One answer is to commission new work. “It very soon became clear to me we needed absolutely top-quality pieces,” says Hardenberger. “Why on earth would a symphony orchestra choose to play a second-rate trumpet concerto?” Hardenberger says he has spent the last thirty years trying to broaden the trumpet repertoire, commissioning works by composers such as Harrison Birtwistle, Hans Werner Henze, Rolf Martinsson, Mark-Anthony Turnage, Heinz Karl Gruber and Arvo Pärt.

Some of these composers have created signature pieces; Gruber’s Aerial, which Hardenberger has performed more than fifty times, comes to mind. The trumpeter, who shared many of his virtuosic techniques with Gruber as the composer was writing the piece, jokes that he gets gray hairs when he has to play it. But he’s only got himself to blame. “Anyway, I don’t have five Beethoven pieces I can choose from,” he says. In 2010 Hardenberger premiered Gruber’s second trumpet concerto, Busking, which was inspired by Picasso’s painting Three Musicians and features a trumpet soloist, an accordion and a banjo accompanied by a classical string orchestra. Hardenberger calls it “the ill-behaved little brother of Aerial.”

Balsom, for her part, has inherited her former mentor’s commissioning zeal. In February of 2011 she performed the world premiere of James MacMillan’s Seraph, a commission written for Balsom and the Scottish Ensemble.
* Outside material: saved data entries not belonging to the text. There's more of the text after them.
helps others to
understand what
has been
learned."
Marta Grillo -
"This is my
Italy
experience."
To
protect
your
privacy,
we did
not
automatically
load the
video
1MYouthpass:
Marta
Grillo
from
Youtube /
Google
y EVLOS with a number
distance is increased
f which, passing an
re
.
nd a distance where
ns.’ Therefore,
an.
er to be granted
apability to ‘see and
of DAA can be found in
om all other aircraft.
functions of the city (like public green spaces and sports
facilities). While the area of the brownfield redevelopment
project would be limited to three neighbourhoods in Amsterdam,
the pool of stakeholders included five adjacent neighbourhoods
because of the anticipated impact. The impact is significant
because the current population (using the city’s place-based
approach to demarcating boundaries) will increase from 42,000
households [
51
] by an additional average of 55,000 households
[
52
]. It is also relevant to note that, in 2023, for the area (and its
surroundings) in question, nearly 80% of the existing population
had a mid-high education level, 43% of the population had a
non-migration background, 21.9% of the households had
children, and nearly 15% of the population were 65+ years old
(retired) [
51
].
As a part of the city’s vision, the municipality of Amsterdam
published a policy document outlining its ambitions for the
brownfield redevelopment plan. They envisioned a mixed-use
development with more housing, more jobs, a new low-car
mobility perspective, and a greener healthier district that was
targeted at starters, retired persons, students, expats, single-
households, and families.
For this piece, Balsom was delighted to work closely with the composer. “It seems a shame when composers write without [performers] communicating with them,” she says. “I love to be able to say, ‘I want to sound like this.’”

While Balsom’s latest record is a celebration of the Baroque era and the sweet and subtle sounds of the piccolo trumpet (“the trumpet on The Beatles’ ‘Penny Lane’” is how Balsom introduces the instrument in concert), she is firmly grounded in twentieth-century repertoire. “The composers of the twentieth century started to understand the scope of the instrument,” she says. Trumpet soloists, it seems, have to look backwards and forwards at the same time. To be sure, Balsom has a wish list of composers with whom she’d like to work, including Mark-Anthony Turnage, Thomas Adès, Oliver Knussen and John Adams. She relishes the thought of what these modern masters could do for the trumpet. “People have yet to realize that the trumpet has so many colors,” she says.

Balsom also takes delight in taking works for other instruments and transcribing them for the trumpet. On her 2006 album, Caprice, which she recorded with the Gothenburg Symphony Orchestra and conductor Edward Gardner (now her partner, with whom she has a son, Charlie, born in 2010), she included Piazzolla’s celebrated Libertango as well as the fiendishly difficult Caprice No. 24 by Paganini.

Perhaps audiences are catching on: suddenly the classical trumpet is seen as more than just bombast and fanfare. At a recent concert in New York City, Balsom gave a concert featuring works for trumpet and piano, including a dark-inflected, far-from-accessible sonata by Hindemith. But the trumpeter, as she did for all the pieces, provided a succinct and impassioned introduction. The audience was with her all the way.